THE PROBLEM | Without including any pictures, give back all of the data exactly.

(Collection entries)
________________________

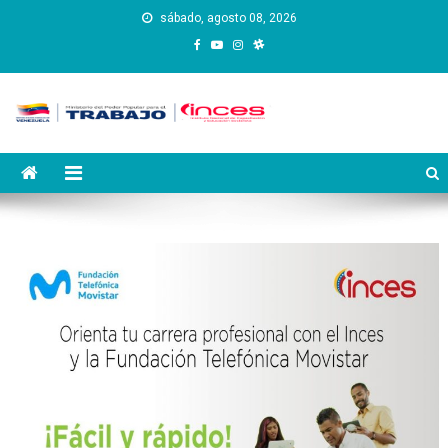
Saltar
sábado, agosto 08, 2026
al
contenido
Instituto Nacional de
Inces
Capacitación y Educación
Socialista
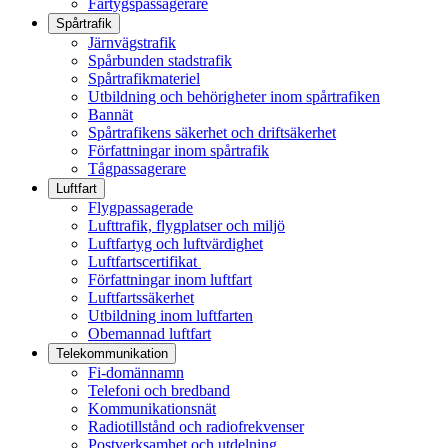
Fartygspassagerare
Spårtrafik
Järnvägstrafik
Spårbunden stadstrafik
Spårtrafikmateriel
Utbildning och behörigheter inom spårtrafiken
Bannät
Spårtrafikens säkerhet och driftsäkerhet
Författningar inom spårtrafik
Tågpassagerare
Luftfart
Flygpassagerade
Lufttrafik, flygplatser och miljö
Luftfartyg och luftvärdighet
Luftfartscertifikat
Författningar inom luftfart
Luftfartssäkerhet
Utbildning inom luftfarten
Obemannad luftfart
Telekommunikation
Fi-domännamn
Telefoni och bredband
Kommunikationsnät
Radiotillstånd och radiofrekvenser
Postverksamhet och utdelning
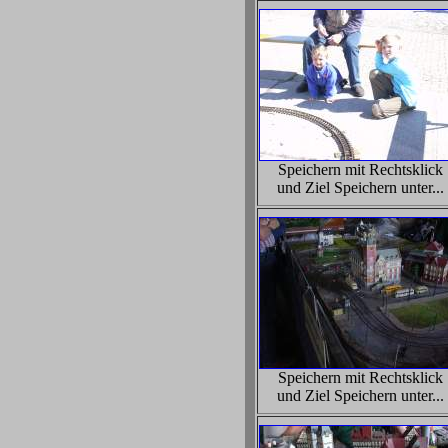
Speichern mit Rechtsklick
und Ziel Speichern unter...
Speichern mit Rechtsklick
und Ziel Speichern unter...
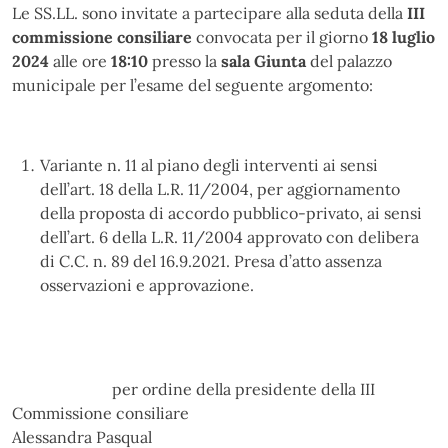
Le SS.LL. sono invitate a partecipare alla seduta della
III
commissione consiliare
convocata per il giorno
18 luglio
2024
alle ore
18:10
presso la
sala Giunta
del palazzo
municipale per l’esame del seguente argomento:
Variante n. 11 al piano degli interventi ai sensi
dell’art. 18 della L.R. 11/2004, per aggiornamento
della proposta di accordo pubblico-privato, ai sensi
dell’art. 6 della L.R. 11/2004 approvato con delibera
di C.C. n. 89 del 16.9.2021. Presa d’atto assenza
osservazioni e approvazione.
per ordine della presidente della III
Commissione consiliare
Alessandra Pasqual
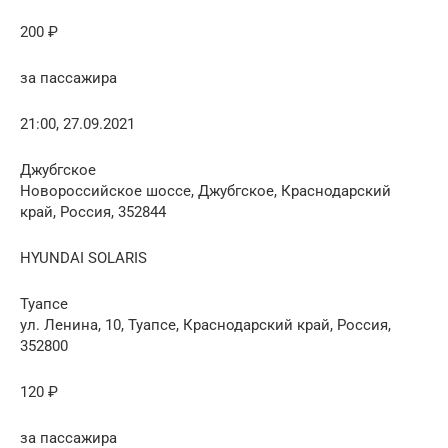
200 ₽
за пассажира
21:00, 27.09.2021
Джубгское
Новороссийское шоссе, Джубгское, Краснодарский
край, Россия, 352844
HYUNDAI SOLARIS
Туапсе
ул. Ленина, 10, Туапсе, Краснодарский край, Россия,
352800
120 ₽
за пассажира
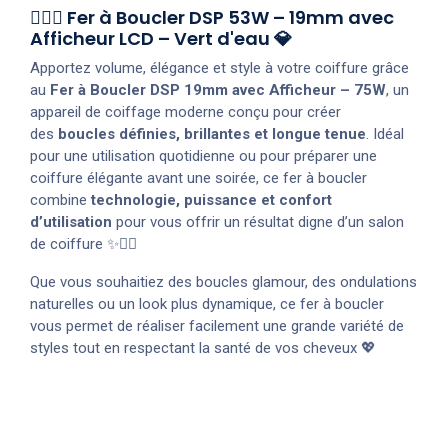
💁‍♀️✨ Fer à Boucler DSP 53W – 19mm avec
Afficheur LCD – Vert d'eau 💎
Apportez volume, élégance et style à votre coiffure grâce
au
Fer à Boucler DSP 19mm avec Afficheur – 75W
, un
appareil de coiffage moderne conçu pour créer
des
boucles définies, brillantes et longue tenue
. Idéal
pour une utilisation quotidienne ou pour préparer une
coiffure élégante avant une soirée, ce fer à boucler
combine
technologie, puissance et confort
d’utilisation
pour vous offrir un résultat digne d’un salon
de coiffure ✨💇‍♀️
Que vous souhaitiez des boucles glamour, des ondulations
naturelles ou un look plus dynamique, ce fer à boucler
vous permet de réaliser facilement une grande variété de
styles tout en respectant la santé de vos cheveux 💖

________________________

RESULT OF THIS TASK |
Saltar
sábado, agosto 08, 2026
al
contenido
Instituto Nacional de
Inces
Capacitación y Educación
Socialista
Fartygspassagerare
Spårtrafik
Järnvägstrafik
Spårbunden stadstrafik
Spårtrafikmateriel
Utbildning och behörigheter inom spårtrafiken
Bannät
Spårtrafikens säkerhet och driftsäkerhet
Författningar inom spårtrafik
Tågpassagerare
Luftfart
Flygpassagerade
Lufttrafik, flygplatser och miljö
Luftfartyg och luftvärdighet
Luftfartscertifikat
Författningar inom luftfart
Luftfartssäkerhet
Utbildning inom luftfarten
Obemannad luftfart
Telekommunikation
Fi-domännamn
Telefoni och bredband
Kommunikationsnät
Radiotillstånd och radiofrekvenser
Postverksamhet och utdelning
Speichern mit Rechtsklick
und Ziel Speichern unter...
Speichern mit Rechtsklick
und Ziel Speichern unter...
Le SS.LL. sono invitate a partecipare alla seduta della
III
commissione consiliare
convocata per il giorno
18 luglio
2024
alle ore
18:10
presso la
sala Giunta
del palazzo
municipale per l’esame del seguente argomento:
Variante n. 11 al piano degli interventi ai sensi
dell’art. 18 della L.R. 11/2004, per aggiornamento
della proposta di accordo pubblico-privato, ai sensi
dell’art. 6 della L.R. 11/2004 approvato con delibera
di C.C. n. 89 del 16.9.2021. Presa d’atto assenza
osservazioni e approvazione.
per ordine della presidente della III
Commissione consiliare
Alessandra Pasqual
200 ₽
за пассажира
21:00, 27.09.2021
Джубгское
Новороссийское шоссе, Джубгское, Краснодарский
край, Россия, 352844
HYUNDAI SOLARIS
Туапсе
ул. Ленина, 10, Туапсе, Краснодарский край, Россия,
352800
120 ₽
за пассажира
💁‍♀️✨ Fer à Boucler DSP 53W – 19mm avec
Afficheur LCD – Vert d'eau 💎
Apportez volume, élégance et style à votre coiffure grâce
au
Fer à Boucler DSP 19mm avec Afficheur – 75W
, un
appareil de coiffage moderne conçu pour créer
des
boucles définies, brillantes et longue tenue
. Idéal
pour une utilisation quotidienne ou pour préparer une
coiffure élégante avant une soirée, ce fer à boucler
combine
technologie, puissance et confort
d’utilisation
pour vous offrir un résultat digne d’un salon
de coiffure ✨💇‍♀️
Que vous souhaitiez des boucles glamour, des ondulations
naturelles ou un look plus dynamique, ce fer à boucler
vous permet de réaliser facilement une grande variété de
styles tout en respectant la santé de vos cheveux 💖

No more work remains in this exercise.